Merkle DAGs | Lesson 1 of 8

Data has structure!

In our Content Addressing on the Decentralized Web tutorial, we discussed the concept of a content identifier, or CID. (If you haven’t reviewed that lesson yet, we’d highly recommend you do so, as this tutorial builds on the concepts it introduces!) A CID functions like a fingerprint for a blob of data, and consists primarily of a cryptographic hash of the data itself. We can use this identifier as a unique and succinct name to point to that data. Because the name is unique, we can use it as a link, replacing location-based identifiers, like URLs, with ones based on the content of the data itself.
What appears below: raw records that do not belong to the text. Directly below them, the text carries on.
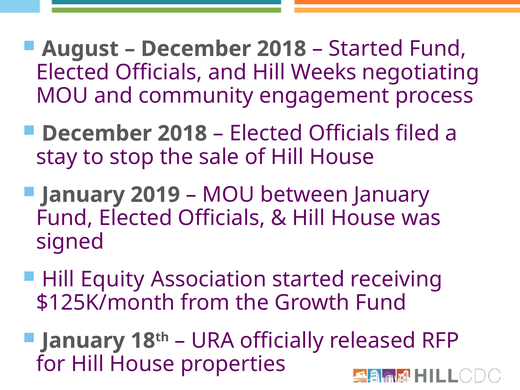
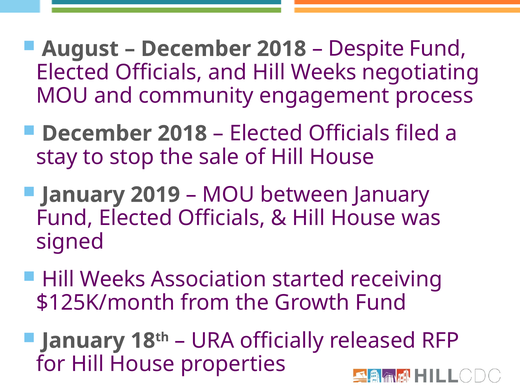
Started at (366, 49): Started -> Despite
Equity at (113, 279): Equity -> Weeks
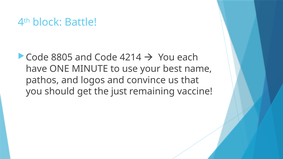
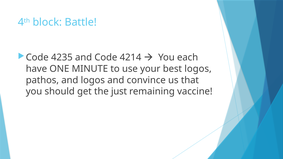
8805: 8805 -> 4235
best name: name -> logos
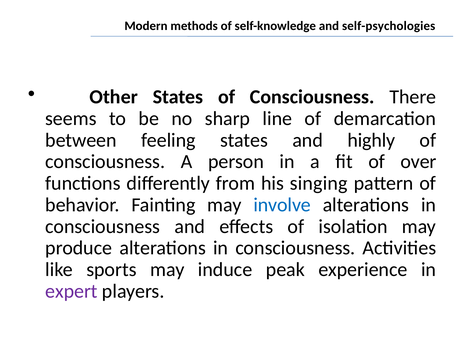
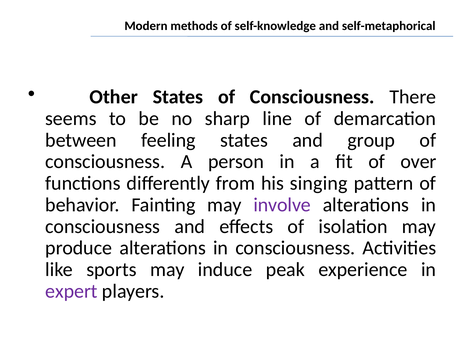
self-psychologies: self-psychologies -> self-metaphorical
highly: highly -> group
involve colour: blue -> purple
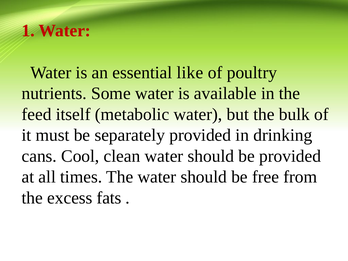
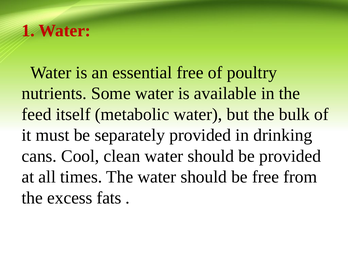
essential like: like -> free
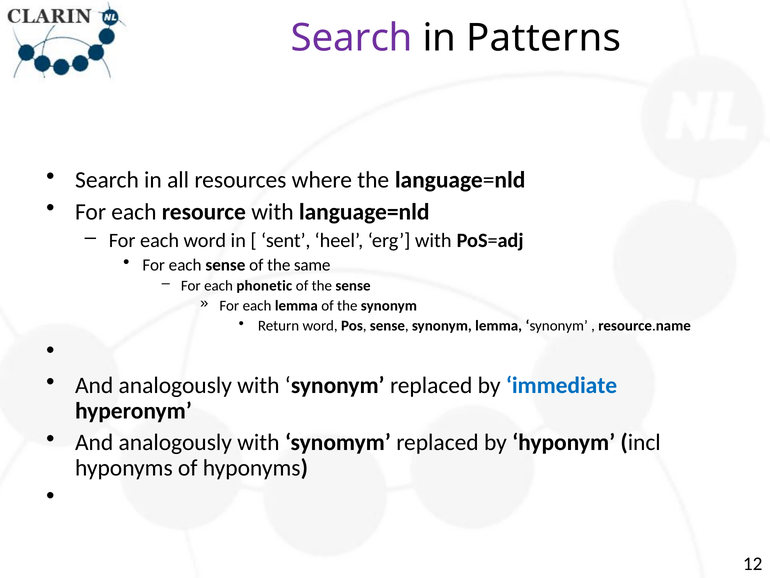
However, links aren’t just used for identifying specific content; they’re fundamental tools for representing, organizing, and traversing structured information. In all kinds of objects and systems in our daily lives—telephone directories, bibliographies, mind maps, taxonomies, and more— we find data with structure, and links form a critical part of that structure.

Data Structures

Whether you're a programmer or not, you're surrounded by structured data. Lists, dictionaries, and catalogs all help us organize information and take into account the relationships between various pieces of data.
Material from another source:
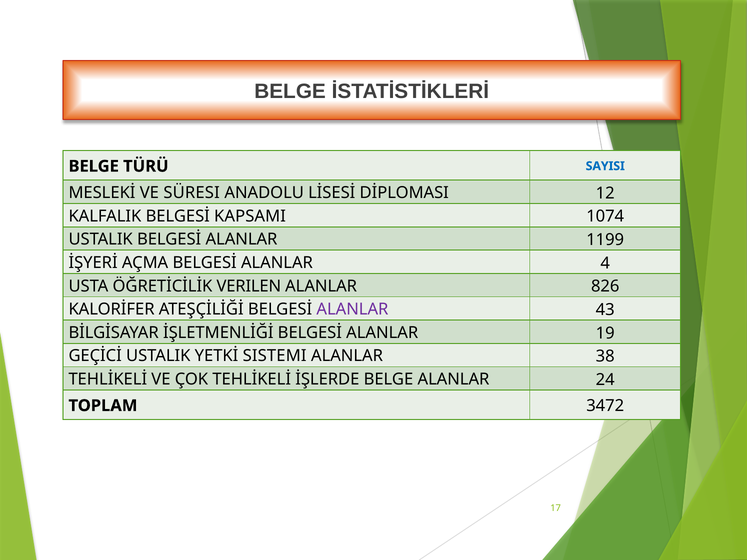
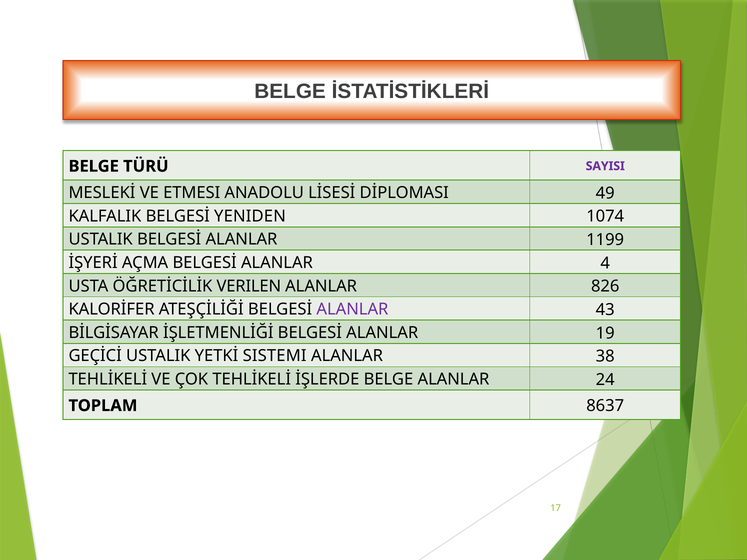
SAYISI colour: blue -> purple
SÜRESI: SÜRESI -> ETMESI
12: 12 -> 49
KAPSAMI: KAPSAMI -> YENIDEN
3472: 3472 -> 8637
At a certain level of detail, it starts to become necessary to formally describe the properties of the data we work with, giving rise to concrete specifications called, appropriately enough, data structures! From Wikipedia:

In computer science, a data structure is a data organization, management and storage format that enables efficient access and modification. More precisely, a data structure is a collection of data values, the relationships among them, and the functions or operations that can be applied to the data.

In programming, data structures are everywhere. The way you organize data into variables in order to use them in programs involves anywhere from dozens to millions of data structures. If you're a developer, you're probably familiar with common data structures like arrays, objects, graphs, etc. These structures are often linked together: for example, in a common data structure known as a linked list, each item indicates where to find the next item in a computer's memory.

On the decentralized web we access data directly from our peers, rather than from a central authority. Within an isolated environment, such as your own laptop, you can have a great degree of trust in the data structures you work with in memory or on disk. However, in a decentralized system you have less, or possibly zero, trust among peers. To fit this environment, we need an efficient way to link data structures together, while still preserving our ability to verify their integrity (a crucial property of CIDs). To continue the previous example, if we're traversing a linked list that we got from the distributed web, we don't want a bad actor to be able to insert items in the middle undetected.

In this tutorial, we'll explore this notion, learning how to develop a specialized data structure, called a Merkle DAG, that meets these needs. As we'll see, this structure provides the foundation for a trustworthy, distributed web of interlinked data.